A Dark Truth
Damian Lee’s A Dark Truth (2012) is an action and thriller movie that narrates the story of an armed conflict between the people of an agrarian community in Ecuador, and an international corporation (helped by the local government) which has purchased all water rights of the area for their profit. Though conflicts over water have been reported in documentaries several times, the first movie about contested water rights in Latin America was Tambien la Lluvia (Even the Rain) in 2010. The drama was about the best-known reactionary conflict on the issue using information of real events experienced in Bolivia from an insider point of view (it portrayed the reality of those being affected by water privatization). However, Lee delivers this new production on the same topic but with a new perspective.
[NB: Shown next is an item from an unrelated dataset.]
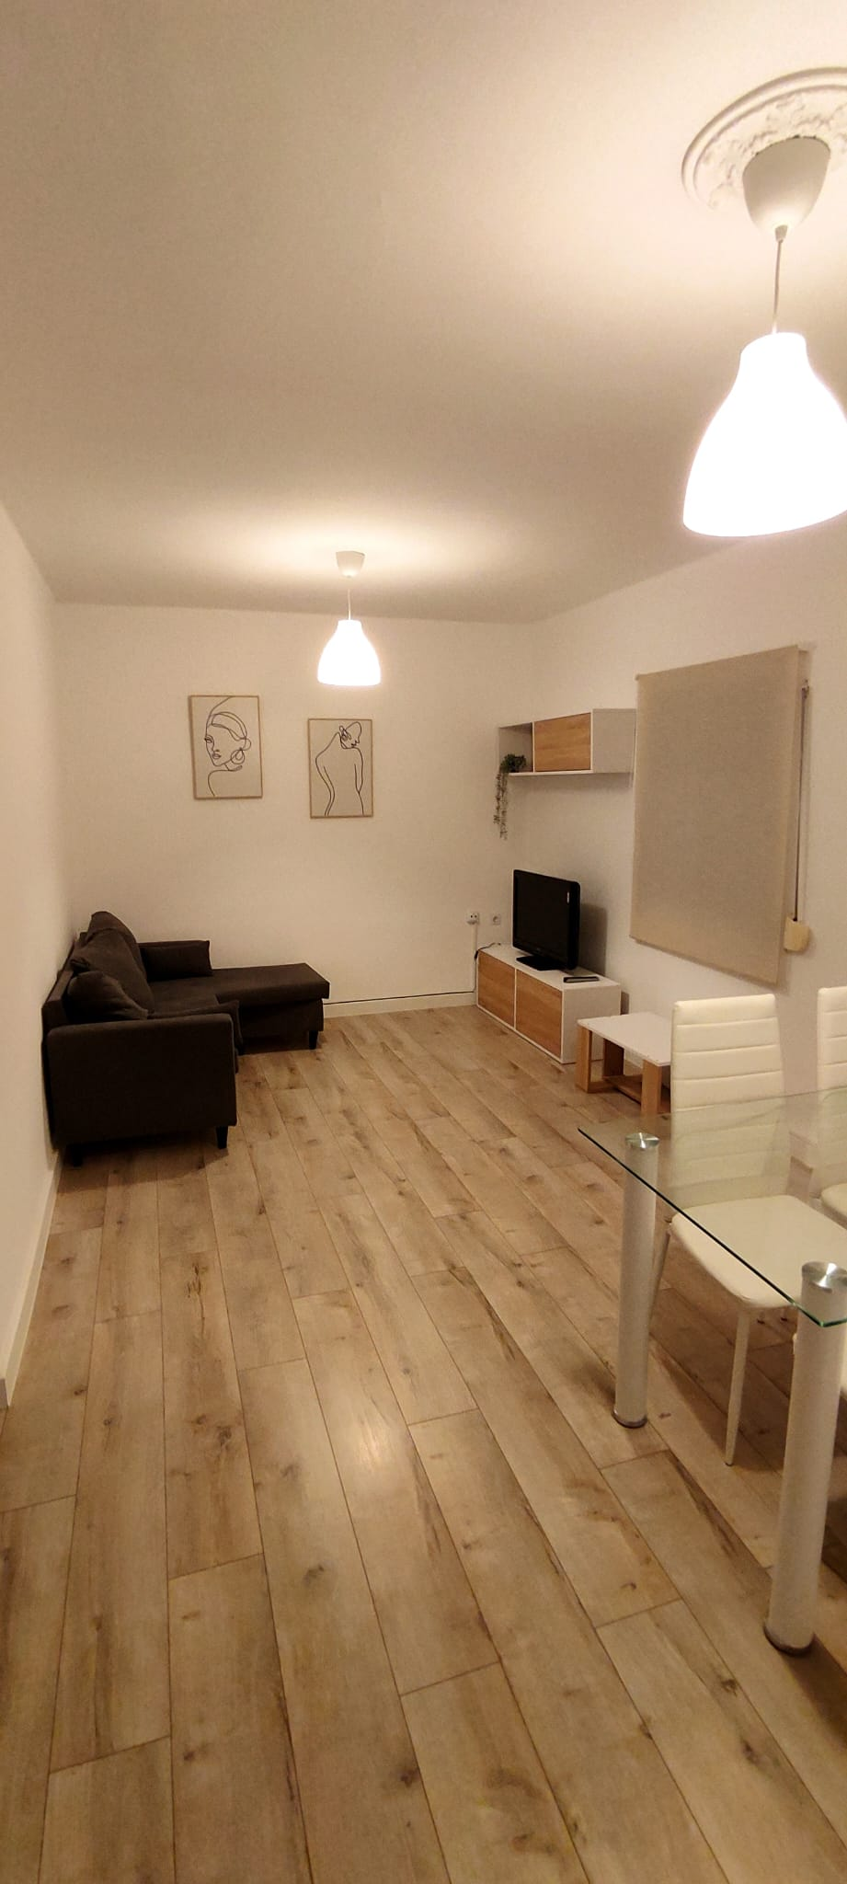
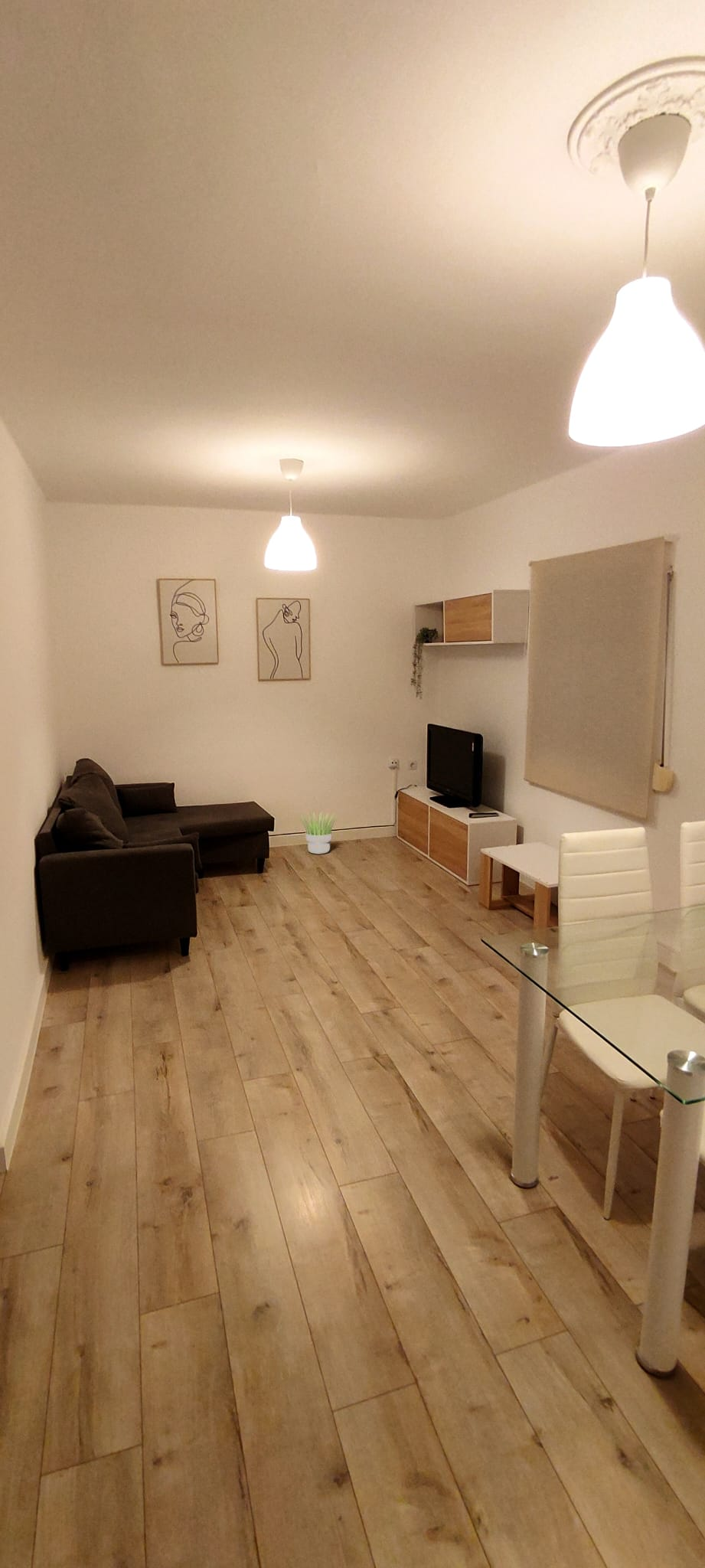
+ potted plant [297,811,338,854]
Its plot focuses on the escalation of the armed battle and how it is handled internationally.
Clearbec, a Canadian corporation that has invested in water rights purchase in Latin America and South Africa to provide “quality water” back in North America, has been linked to a violent upheaval in one of its supplier countries. In a fictional village called Tayca in Ecuador (though the filming location is the Dominican Republic), an eco-activist has organized peasants to protest the privatization and exploitation of their water sources. In an attempt to stop the pacifist demonstrations, the military forces in Ecuador paid by Clearbec started a massacre targeting protestors and their leader, Francisco Francis (Forest Whitaker) who is now being accused of eco-terrorism. In Toronto, Jack (Andy García), a CIA retiree, is hired by one of the CEOs of the corporation to investigate what happened in Ecuador and bring back Francisco Francis, so all the world can know the truth, even if this could mean the decay of the water privatization business and the company’s reputation globally. Tensions become stronger and more violent between all the parties involved in both Ecuador and Canada when the dark truth is about to be revealed. Jack finds the ecology activist and takes him to Toronto so he can speak up about the ecological damages and the social injustices committed against Ecuadorian peasants to fulfill Clearbec’s economic interests.
Lee depicts corporate businesses that turn vital resources rights (such as water and air) into commodities with a price in the market as morally wrong. But in contrast to Bollaín's Even the Rain, this movie is not a political critique to private corporatism or neoliberalism. Any ideological position that the plot might suggest is ambiguous. For example, Jack opposes the privatization of water publicly, however, his opposition is only a personal point of view. It becomes a problem when he is informed that people are dying for it, the reason for escalating violence which he will not try to stop, but only help someone scape (an interesting narrative to build an action movie). That might be why deeper details about the problem are omitted. In the same way, very little is said about Ecuador's government and politics other than corporate bribery that was used to induce the state's military involvement. Indeed, any other country in the world could be a perfect location for what this movie offers. 
Latin America is only a place, and the water privatization is only background information that gives the conflict, typical of a Hollywood action movie, a bit more of sense. And since portraying the place or the issue accurately is not of importance for this movie´s plot, simple aspects such as descriptions of Ecuadorean cities or its people are hugely mistaken such as knowing that its capital is not of tropical weather with jungle sounds in the background, or that “Esmeralda” province is actually called Esmeraldas. Even “typical” phrases Ecuadoreans might say and the way its people look are totally out of place. But those little things do not affect the overall story, the audience only needs to know that a bad company had corrupt businesses in some poor village in some part of a tropical place with a lot of natural resources to exploit, and this is morally wrong.